PROBLEM DESCRIPTION: Give back all the records exactly, keeping every line whole.

SOURCE RECORDS:
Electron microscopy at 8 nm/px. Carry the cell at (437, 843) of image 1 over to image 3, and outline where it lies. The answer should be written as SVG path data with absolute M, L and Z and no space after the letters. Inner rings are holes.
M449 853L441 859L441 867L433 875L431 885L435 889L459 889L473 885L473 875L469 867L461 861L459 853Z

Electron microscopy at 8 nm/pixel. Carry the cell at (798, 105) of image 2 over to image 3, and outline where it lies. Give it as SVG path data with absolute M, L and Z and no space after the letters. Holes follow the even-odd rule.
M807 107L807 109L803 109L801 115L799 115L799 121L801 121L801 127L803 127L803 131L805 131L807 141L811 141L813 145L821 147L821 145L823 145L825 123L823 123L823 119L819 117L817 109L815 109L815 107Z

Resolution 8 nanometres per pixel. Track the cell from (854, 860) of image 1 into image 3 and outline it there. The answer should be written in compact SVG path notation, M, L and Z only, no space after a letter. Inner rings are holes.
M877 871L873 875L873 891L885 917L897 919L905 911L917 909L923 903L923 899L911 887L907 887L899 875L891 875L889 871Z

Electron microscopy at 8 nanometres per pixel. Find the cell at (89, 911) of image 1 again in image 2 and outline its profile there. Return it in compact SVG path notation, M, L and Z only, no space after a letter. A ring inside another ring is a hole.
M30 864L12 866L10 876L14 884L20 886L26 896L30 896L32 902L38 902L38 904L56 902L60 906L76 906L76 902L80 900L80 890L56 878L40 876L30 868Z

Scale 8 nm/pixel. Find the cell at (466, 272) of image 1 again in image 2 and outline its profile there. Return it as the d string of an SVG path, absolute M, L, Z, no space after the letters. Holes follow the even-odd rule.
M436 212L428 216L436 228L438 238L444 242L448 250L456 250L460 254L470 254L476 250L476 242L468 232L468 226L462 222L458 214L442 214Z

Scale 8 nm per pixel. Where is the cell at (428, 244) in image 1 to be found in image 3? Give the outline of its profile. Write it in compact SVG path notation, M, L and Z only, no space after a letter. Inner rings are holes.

OUTPUT OF THE TASK:
Electron microscopy at 8 nm/px. Carry the cell at (437, 843) of image 1 over to image 3, and outline where it lies. The answer should be written as SVG path data with absolute M, L and Z and no space after the letters. Inner rings are holes.
M449 853L441 859L441 867L433 875L431 885L435 889L459 889L473 885L473 875L469 867L461 861L459 853Z

Electron microscopy at 8 nm/pixel. Carry the cell at (798, 105) of image 2 over to image 3, and outline where it lies. Give it as SVG path data with absolute M, L and Z and no space after the letters. Holes follow the even-odd rule.
M807 107L807 109L803 109L801 115L799 115L799 121L801 121L801 127L803 127L803 131L805 131L807 141L811 141L813 145L821 147L821 145L823 145L825 123L823 123L823 119L819 117L817 109L815 109L815 107Z

Resolution 8 nanometres per pixel. Track the cell from (854, 860) of image 1 into image 3 and outline it there. The answer should be written in compact SVG path notation, M, L and Z only, no space after a letter. Inner rings are holes.
M877 871L873 875L873 891L885 917L897 919L905 911L917 909L923 903L923 899L911 887L907 887L899 875L891 875L889 871Z

Electron microscopy at 8 nanometres per pixel. Find the cell at (89, 911) of image 1 again in image 2 and outline its profile there. Return it in compact SVG path notation, M, L and Z only, no space after a letter. A ring inside another ring is a hole.
M30 864L12 866L10 876L14 884L20 886L26 896L30 896L32 902L38 902L38 904L56 902L60 906L76 906L76 902L80 900L80 890L56 878L40 876L30 868Z

Scale 8 nm/pixel. Find the cell at (466, 272) of image 1 again in image 2 and outline its profile there. Return it as the d string of an SVG path, absolute M, L, Z, no space after the letters. Holes follow the even-odd rule.
M436 212L428 216L436 228L438 238L444 242L448 250L456 250L460 254L470 254L476 250L476 242L468 232L468 226L462 222L458 214L442 214Z

Scale 8 nm per pixel. Where is the cell at (428, 244) in image 1 to be found in image 3? Give the outline of its profile. Write it in compact SVG path notation, M, L and Z only, no space after a letter. Inner rings are holes.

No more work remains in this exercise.